Исходные данные:

::::::::

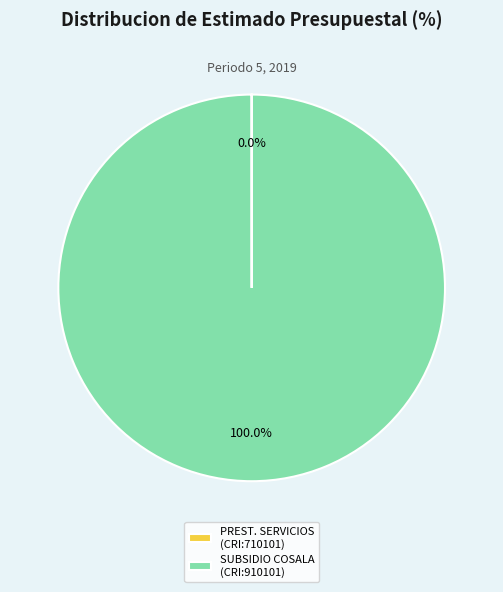

Which slice is the largest?

SUBSIDIO COSALA (CRI:910101)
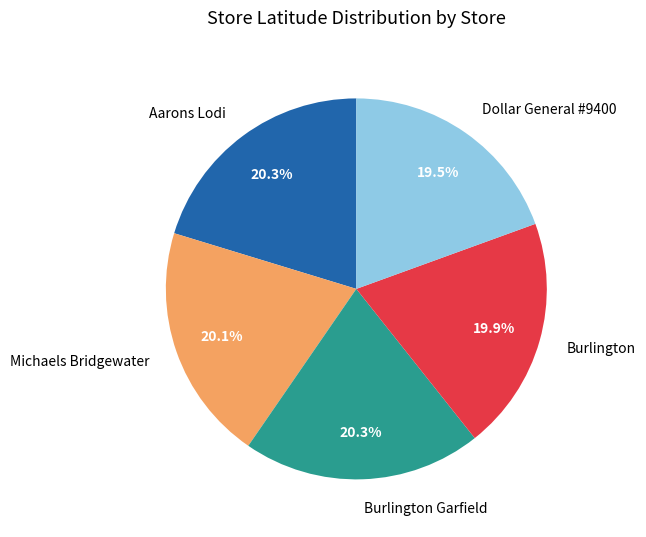

To the nearest percent, what is the difference between the largest and smallest slice percentages?

1%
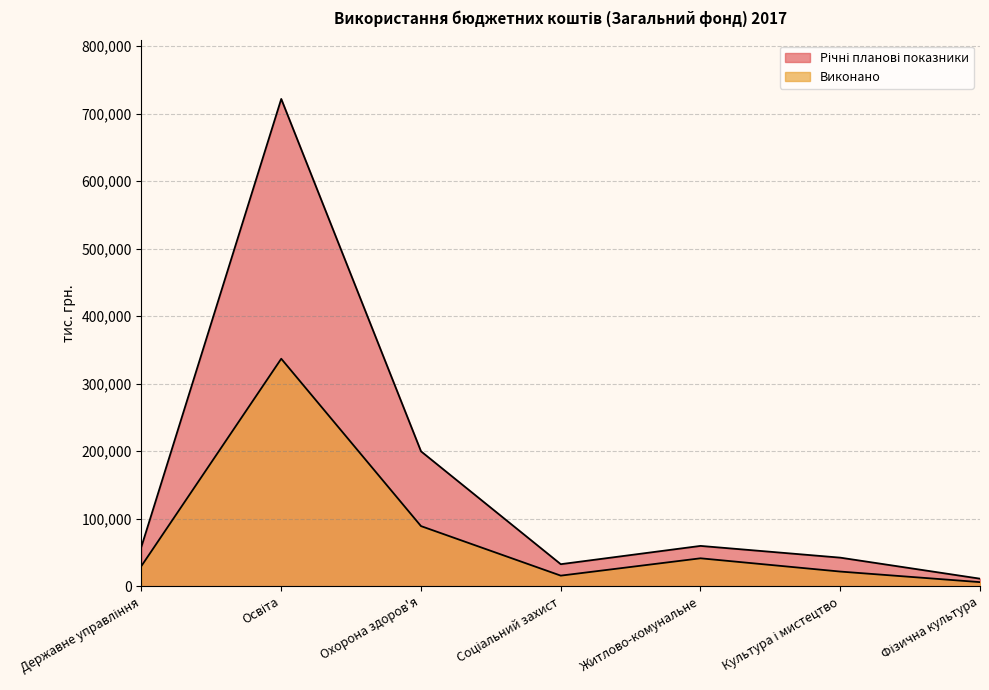

Does the chart have visible grid lines?

Yes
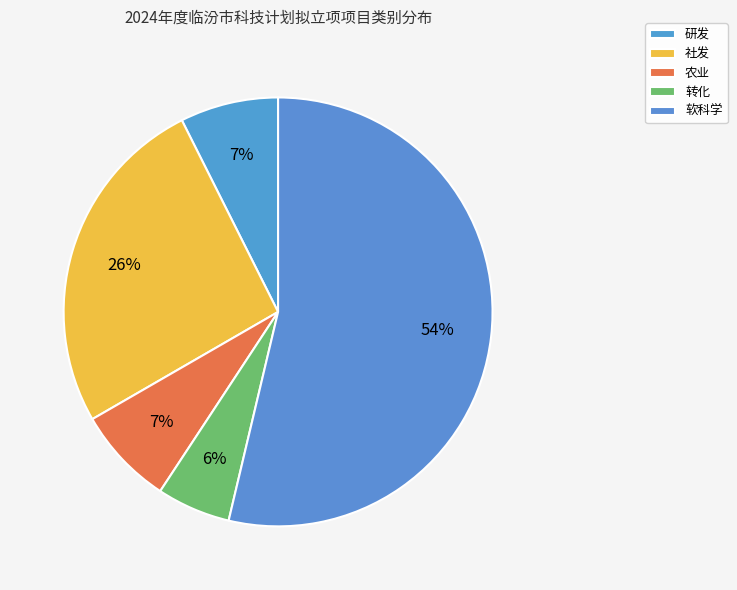

Is it true that 研发 is 1% of the pie?

False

::::::::

Задание: Пожалуйста, перепишите пункты от строки с "To the nearest" до конца пунктов, заменив "grid lines" на "axis labels" и больше ничего не меняя. Картинки в ответ не включайте.

Ответ:
To the nearest percent, what is the difference between the largest and smallest slice percentages?

1%

Does the chart have visible axis labels?

Yes

Is it true that 研发 is 1% of the pie?

False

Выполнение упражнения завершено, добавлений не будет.